Распечатки прослушек интимных переговоров и перлюстрации личной переписки. Том 1
Шрифт:
Были здесь в саду, помимо за версту сладко разящей, идеально-кислейшей (такой кислой, что даже казалась на донце сладкой) антоновки, сладкой перечной анисовки, горькой крошечной ранетки, и других знаменитостей, какие-то особые, безымянные, огромные – и как будто чуть приплюснутые сверху – шершавые на ощупь, выкрашенные грубоватой смесью бордово-розово-зеленого, самые замечательные яблоки, с бело-желтой сочной мякотью, и с чуть заметными алыми прожилками – так что когда Елена надкусывала их, никогда не бывала уверена: не прикусила ли губу – как будто бы губа оставляла кровянящие метки. Впрочем, нередко бывало, что прикусывала и вправду: уж очень хорош был кисло-сладкий сочный аромат.
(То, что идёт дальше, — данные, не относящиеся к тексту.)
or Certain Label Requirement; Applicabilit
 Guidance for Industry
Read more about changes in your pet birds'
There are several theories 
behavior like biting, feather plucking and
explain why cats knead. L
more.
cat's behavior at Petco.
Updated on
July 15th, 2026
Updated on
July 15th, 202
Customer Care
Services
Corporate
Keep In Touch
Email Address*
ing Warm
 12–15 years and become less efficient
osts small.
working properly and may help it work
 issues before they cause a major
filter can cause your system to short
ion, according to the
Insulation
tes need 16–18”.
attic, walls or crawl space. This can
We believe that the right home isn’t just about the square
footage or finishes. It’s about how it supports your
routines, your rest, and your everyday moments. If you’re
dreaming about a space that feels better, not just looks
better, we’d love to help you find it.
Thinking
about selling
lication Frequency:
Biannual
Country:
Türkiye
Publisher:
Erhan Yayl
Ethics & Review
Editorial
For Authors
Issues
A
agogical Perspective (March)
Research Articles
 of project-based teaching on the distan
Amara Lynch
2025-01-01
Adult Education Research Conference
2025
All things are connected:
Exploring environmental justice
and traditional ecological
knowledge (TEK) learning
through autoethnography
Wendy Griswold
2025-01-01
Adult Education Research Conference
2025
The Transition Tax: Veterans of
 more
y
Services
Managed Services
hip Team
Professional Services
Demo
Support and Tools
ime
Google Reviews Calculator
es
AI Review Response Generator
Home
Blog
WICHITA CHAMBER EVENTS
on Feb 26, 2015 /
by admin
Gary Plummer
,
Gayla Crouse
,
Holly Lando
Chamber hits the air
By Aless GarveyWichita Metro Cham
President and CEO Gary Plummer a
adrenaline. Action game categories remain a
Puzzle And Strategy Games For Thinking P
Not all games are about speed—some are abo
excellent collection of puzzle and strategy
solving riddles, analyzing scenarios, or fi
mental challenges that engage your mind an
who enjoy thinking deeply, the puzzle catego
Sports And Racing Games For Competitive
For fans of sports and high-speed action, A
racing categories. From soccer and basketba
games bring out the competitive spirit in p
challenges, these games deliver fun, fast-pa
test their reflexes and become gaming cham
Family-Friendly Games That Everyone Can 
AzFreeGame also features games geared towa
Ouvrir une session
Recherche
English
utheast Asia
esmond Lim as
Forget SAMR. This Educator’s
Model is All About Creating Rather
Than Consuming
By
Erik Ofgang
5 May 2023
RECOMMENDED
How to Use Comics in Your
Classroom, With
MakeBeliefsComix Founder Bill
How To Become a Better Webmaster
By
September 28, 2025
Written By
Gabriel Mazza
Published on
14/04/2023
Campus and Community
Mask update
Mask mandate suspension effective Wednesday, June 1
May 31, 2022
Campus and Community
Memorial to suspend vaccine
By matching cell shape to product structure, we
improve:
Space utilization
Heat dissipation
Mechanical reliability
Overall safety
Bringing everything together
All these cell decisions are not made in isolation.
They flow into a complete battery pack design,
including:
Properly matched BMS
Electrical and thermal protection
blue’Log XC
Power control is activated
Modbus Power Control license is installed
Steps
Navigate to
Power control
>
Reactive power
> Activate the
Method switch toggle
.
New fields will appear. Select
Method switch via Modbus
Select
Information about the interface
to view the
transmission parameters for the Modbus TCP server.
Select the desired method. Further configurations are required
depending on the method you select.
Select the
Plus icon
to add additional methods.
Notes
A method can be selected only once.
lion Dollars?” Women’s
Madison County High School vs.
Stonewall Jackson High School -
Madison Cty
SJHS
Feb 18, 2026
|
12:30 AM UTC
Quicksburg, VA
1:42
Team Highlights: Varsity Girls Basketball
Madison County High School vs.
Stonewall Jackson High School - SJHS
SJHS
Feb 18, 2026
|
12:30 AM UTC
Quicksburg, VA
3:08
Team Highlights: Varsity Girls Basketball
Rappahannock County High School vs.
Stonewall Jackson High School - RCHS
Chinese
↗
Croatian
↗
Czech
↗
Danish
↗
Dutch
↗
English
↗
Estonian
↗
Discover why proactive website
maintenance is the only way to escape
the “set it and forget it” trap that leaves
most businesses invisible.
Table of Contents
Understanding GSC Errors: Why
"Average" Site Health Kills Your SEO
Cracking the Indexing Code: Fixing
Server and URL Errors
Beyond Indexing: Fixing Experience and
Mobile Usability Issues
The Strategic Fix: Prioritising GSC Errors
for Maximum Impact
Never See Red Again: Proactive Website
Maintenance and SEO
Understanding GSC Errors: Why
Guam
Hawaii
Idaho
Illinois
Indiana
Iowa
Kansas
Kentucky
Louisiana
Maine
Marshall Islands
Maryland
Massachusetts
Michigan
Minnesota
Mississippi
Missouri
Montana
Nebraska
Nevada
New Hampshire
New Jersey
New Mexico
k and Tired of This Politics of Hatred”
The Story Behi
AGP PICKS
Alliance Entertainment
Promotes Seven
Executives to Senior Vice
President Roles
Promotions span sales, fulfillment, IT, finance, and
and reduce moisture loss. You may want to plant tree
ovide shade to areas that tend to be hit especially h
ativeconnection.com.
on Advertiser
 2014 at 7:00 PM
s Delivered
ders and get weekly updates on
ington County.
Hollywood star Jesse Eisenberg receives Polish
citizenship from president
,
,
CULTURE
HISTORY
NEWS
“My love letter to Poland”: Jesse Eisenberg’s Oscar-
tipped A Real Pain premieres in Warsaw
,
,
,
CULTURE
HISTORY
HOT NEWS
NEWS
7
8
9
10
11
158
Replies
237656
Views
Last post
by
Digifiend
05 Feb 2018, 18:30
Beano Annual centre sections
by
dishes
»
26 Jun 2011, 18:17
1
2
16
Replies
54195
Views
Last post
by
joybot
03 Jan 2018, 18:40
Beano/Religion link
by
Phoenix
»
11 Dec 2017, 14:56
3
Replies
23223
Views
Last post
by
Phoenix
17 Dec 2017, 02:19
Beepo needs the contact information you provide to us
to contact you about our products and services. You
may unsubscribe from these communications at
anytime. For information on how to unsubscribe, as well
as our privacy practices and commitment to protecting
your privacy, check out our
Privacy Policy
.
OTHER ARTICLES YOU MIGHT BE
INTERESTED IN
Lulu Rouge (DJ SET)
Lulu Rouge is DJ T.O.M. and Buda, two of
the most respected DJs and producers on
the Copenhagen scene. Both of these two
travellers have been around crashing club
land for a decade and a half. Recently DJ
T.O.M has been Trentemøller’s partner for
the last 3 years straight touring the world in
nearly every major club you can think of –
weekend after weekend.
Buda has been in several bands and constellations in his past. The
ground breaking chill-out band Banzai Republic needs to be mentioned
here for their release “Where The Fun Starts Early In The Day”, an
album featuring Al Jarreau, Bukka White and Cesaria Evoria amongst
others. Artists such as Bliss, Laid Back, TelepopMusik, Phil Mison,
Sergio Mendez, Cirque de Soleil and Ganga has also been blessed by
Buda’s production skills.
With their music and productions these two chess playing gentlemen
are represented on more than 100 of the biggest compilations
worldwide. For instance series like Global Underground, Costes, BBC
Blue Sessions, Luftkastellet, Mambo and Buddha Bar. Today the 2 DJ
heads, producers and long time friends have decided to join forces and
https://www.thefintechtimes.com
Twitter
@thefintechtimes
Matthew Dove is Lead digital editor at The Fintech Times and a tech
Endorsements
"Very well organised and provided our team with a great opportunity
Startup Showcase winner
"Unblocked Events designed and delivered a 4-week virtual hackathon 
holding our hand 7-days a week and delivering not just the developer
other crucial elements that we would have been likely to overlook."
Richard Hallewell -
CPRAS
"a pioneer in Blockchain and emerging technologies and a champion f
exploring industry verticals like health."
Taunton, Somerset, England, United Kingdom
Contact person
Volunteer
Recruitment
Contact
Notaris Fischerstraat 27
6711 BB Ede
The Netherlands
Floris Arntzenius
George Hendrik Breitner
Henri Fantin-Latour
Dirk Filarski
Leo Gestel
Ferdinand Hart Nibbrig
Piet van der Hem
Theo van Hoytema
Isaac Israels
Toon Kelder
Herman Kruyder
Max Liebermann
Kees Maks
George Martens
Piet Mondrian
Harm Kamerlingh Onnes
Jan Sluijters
За гнилым покосившимся сараем (где Глафира хранила кривые грабли с занозами, канистры с керосином – для волшебной лампы на случай грозы и смерти электричества – и для яств на маленькой конфорке, на которой всё и готовила – так что даже жаркое из лисичек, подосиновиков и белых грибов аппетитно тянуло горелым керосином) прямо на участке царил густой, непролазный дикий малинник – и Анастасия
На задворках был собственный прудик с мокрой замшей тины – два на два метра: Анастасия Савельевна резкими щелчками большого и указательного пальцев умела смешно передразнивать судорожную мимику скользящих по глади водомерок. А за ним, на задах, уже за забором росли громадные дикие груши, поспевавшие… да нет, никогда толком не поспевавшие – так всегда и остававшиеся синеватыми, с горчинкой, деревянными, в которые нужно было вгрызаться – не без риска оставить в груше всю челюсть – но бесконечно вкусными. Ни сорвать, ни сбить ничем груши было при этом невозможно – ни на какой поклон к человекам дикие груши, пользуясь своим дичайшим, зазаборным статусом, не шли – вымахали ростом с пятиэтажку – и только сам-себе-кум решали, когда одарить кого, по лбу, падающим плодом. Ах, эти груши… Весной, когда они зацветали, Анастасия Савельевна, считая страшным грехом пропустить такой спектакль, с такими норовистыми актерами и со столь богатыми декорациями, – с легкостью школьницы «снимала» Елену с занятий (то есть, на пару-тройку дней прогуливала с ней вместе школу, готовясь после этого, как обычно, написать учителям извинительную записку про внезапное ОРЗ дочери) и везла в деревню Ужарово, глазеть на безумные меренговые, манжетные, фонтанжевые, глазурно-белоснежно-гуашево-грушевые кружева. Земля в деревне была в эти дни еще сырой, скользкой, голой, дом – казался ледяным, не протопленным, накопившим в себе всю зимнюю грусть и отчаянную деревенскую бесприютность – и идти в него – даже чтобы попить чаю – не хотелось; шли греться и ночевать к соседке – деревенской бабе Дарье Кирьяновне, очень черное (от работ на солнце), очень большое, по-цыгански скуластое сморщенное лицо которой было как вывороченный наизнанку куриный желудок. Родители Дарьи Кирьяновны до революции в том же самом доме держали трактир, да и она пыталась подзаработать, устроив, тайком, подпольный постоялый двор – и иной раз во дворе у Кирьяновны застать могло посчастливиться даже настоящую подводу с настоящей, живой гнедой лошадью, без всякого предупреждения пускавшей густую, настоявшуюся, желто-коричневатую, мощную пивную струю.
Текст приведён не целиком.